There was a flicker of interest in Falcone’s face. Peroni was glad even that much was there.
“It was just a report of a blonde girl?” Falcone asked. “Just that she looked like Suzi Julius?”
“Nothing more,” Peroni agreed. “You seemed to think—this was just before the big bang event took place—it was worthy of attention, I believe.”
“It was. Hell, it is.” Falcone wasn’t looking across the street now. His mind was getting back into gear. “Or maybe—”
“Maybe what?”
The old Falcone was lurking there somewhere. The one who didn’t let go. And the men in black across the road were starting to look around them, wondering why no one had seen fit to acknowledge their presence.
“I’m not messing with you now, Leo. Either you pull yourself together or someone at the Questura’s going to be sending you back on leave and finding some young smart-ass to warm your seat. Probably for good.”
“Yeah, yeah,” Falcone conceded. “Maybe it’s what Rachele said all along. A war. And somehow the Julius girl—” He waved his hand at the mess across the street, “All these people, they’re just, what do they call it? Collateral damage. Bodies caught in the crossfire. It’s a war. Neri against Wallis. Or Neri against us, the world, everything. I don’t know.”
Peroni didn’t feel convinced. “Don’t wars need something to start them?”
“The girl. Wallis’s stepdaughter. Neri or maybe his son did something to her. Wallis wants payback. This is Neri getting his revenge in first. Against all of us.”
“You people do live in a complicated universe. How’d you get there?”
“It’s not ”there.“ It’s not even part way ”there.“ ”

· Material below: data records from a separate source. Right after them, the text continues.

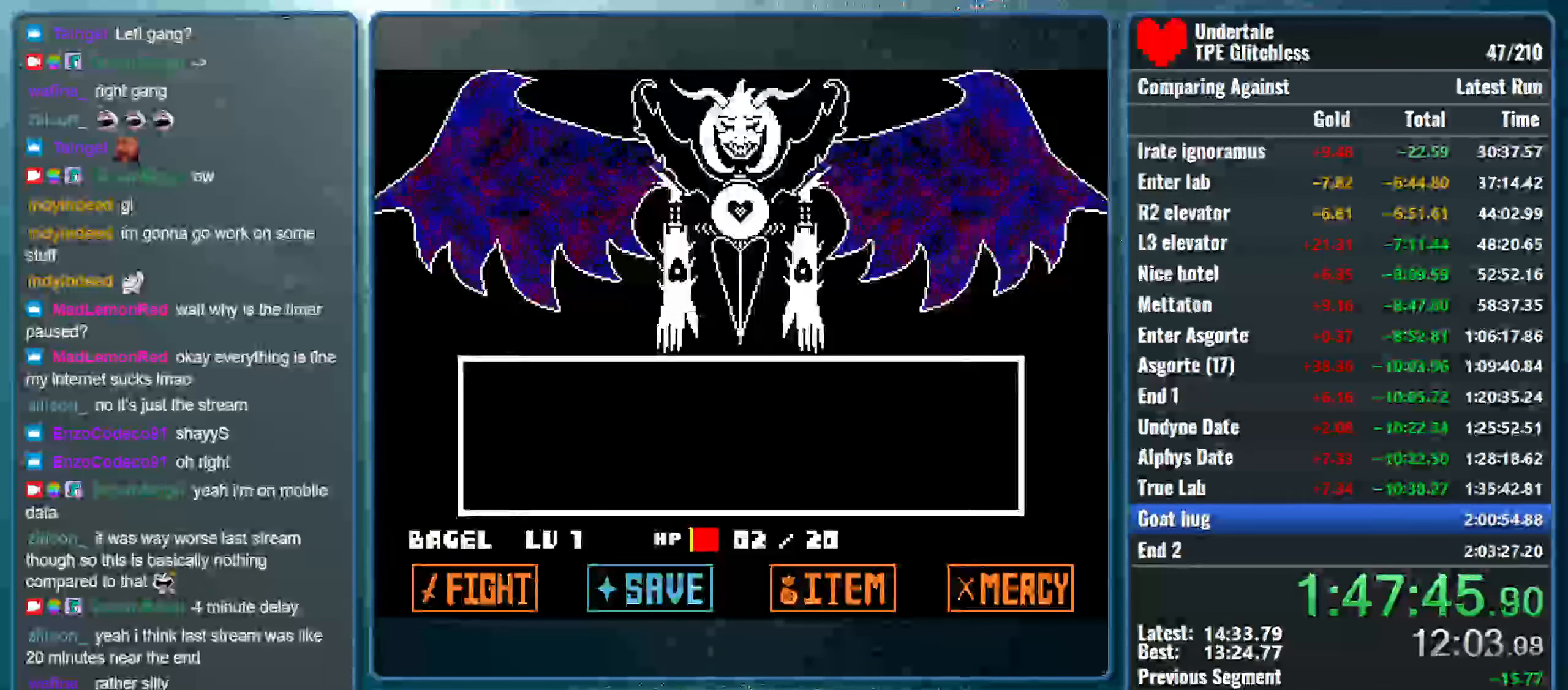
{"keys": [], "events": [[100, "up", "up"], [167, "right", "up"], [367, "z", "down"], [466, "z", "up"]]}
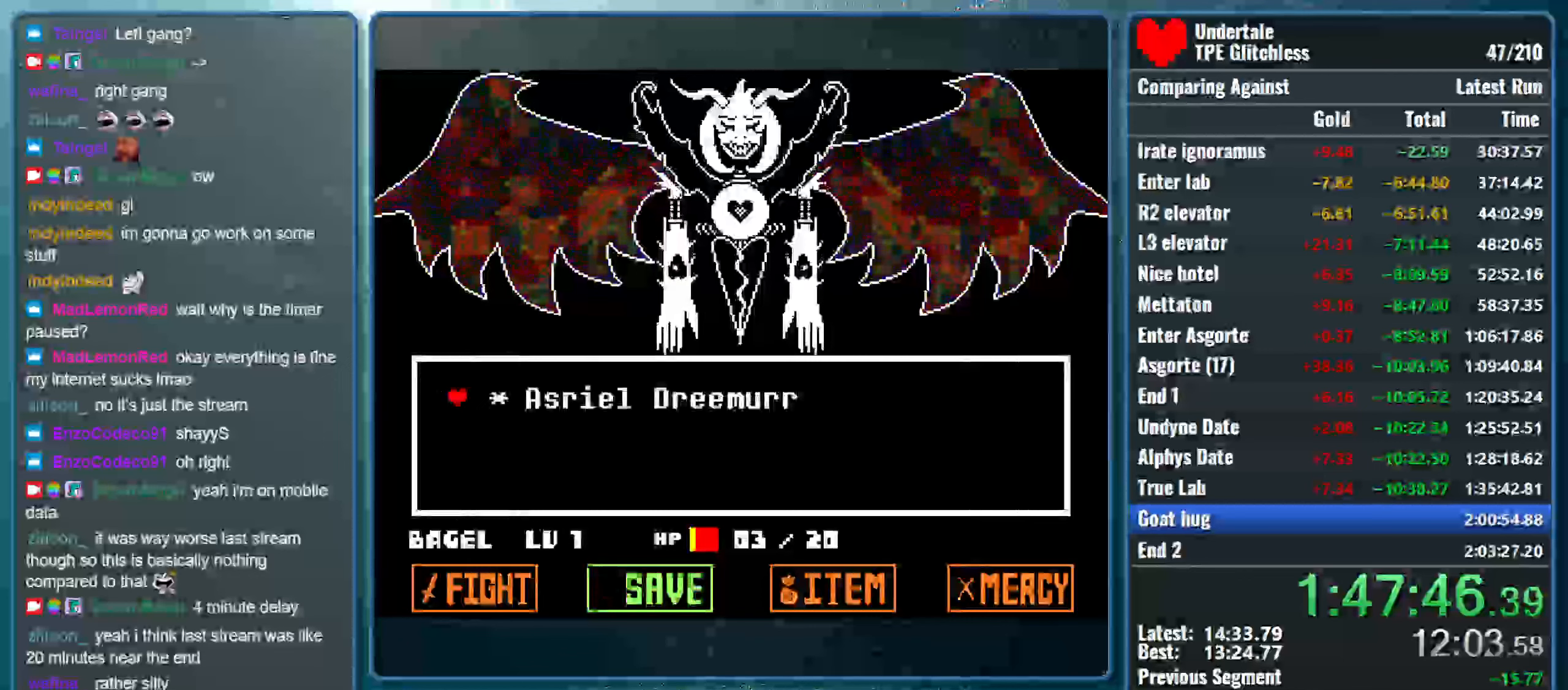
{"keys": ["shift", "x", "z"], "events": [[33, "z", "down"], [66, "return", "down"], [166, "z", "up"], [200, "z", "down"], [233, "return", "up"], [300, "shift", "down"], [366, "return", "down"], [366, "z", "up"], [400, "x", "down"], [433, "z", "down"], [466, "return", "up"], [466, "shift", "up"], [500, "shift", "down"]]}
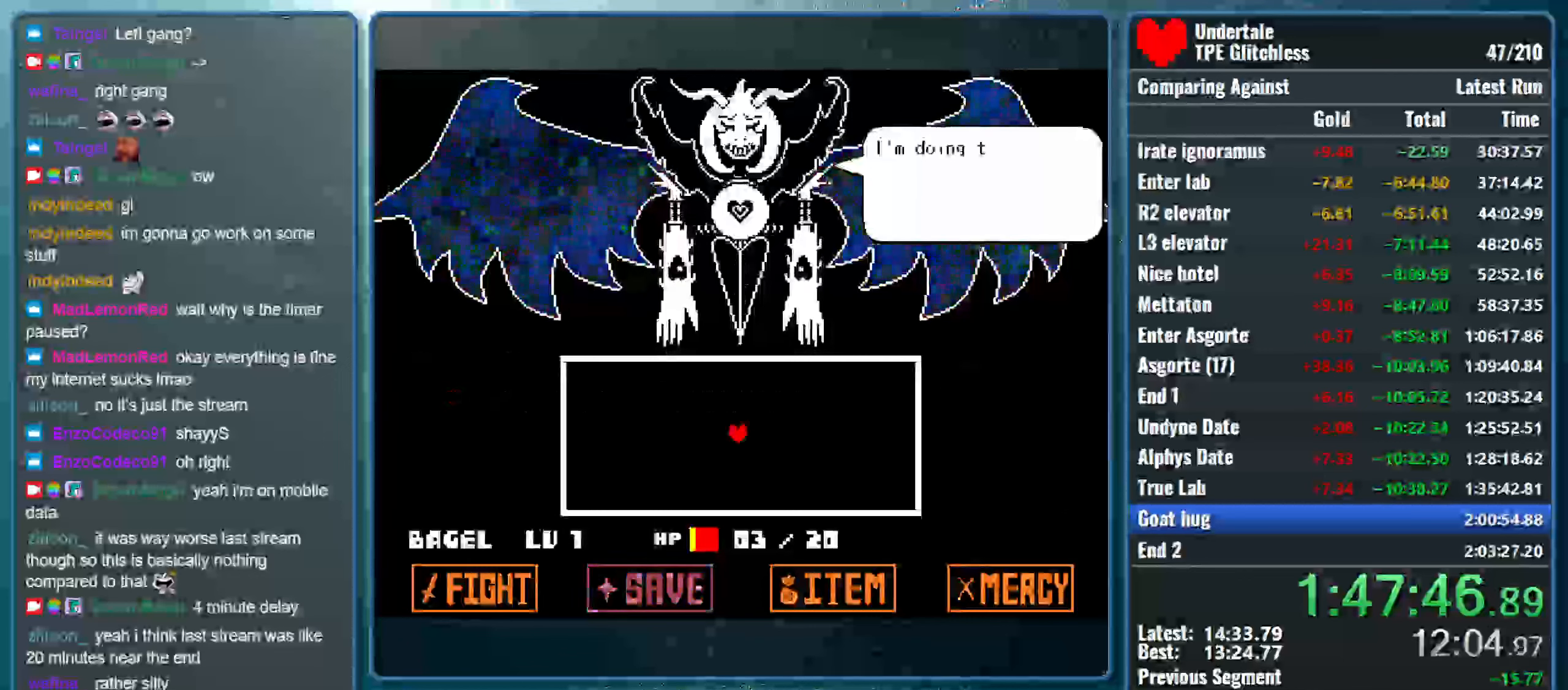
{"keys": [], "events": [[33, "z", "up"], [66, "return", "down"], [133, "return", "up"], [133, "shift", "up"], [133, "z", "down"], [233, "return", "down"], [233, "z", "up"], [266, "x", "up"], [300, "return", "up"], [366, "x", "down"], [366, "z", "down"], [433, "shift", "down"], [433, "z", "up"], [466, "shift", "up"], [500, "x", "up"]]}
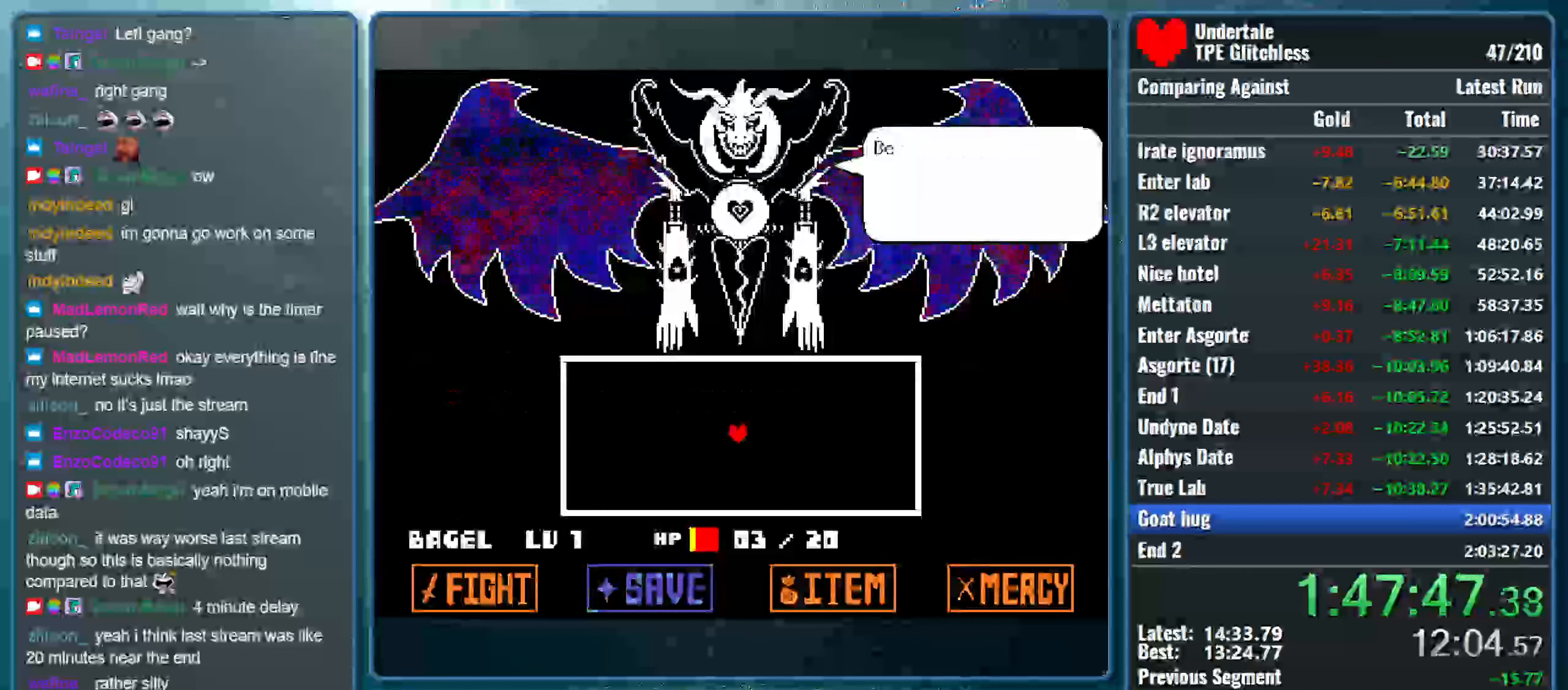
{"keys": [], "events": [[66, "shift", "down"], [100, "x", "down"], [100, "z", "down"], [166, "shift", "up"], [200, "x", "up"], [233, "z", "up"], [266, "return", "down"], [266, "shift", "down"], [333, "return", "up"], [333, "shift", "up"], [333, "x", "down"], [366, "z", "down"], [400, "shift", "down"], [400, "x", "up"], [433, "return", "down"], [433, "z", "up"], [500, "return", "up"], [500, "shift", "up"]]}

“So what do we do? What are cops supposed to do in a war?”
Falcone gave him a withering look. “Do we have men outside Wallis’s place?”
“No. The DIA took that one, remember?”
“Yeah,” Falcone nodded, thinking. “You remember what Wallis said?”
“Every word. But remind me.”
“ ”War is the natural state of humanity.“ ”
“Bullshit,” Peroni protested. “Lethargy’s the natural state of humanity. Look at this mess! What’s natural about that?”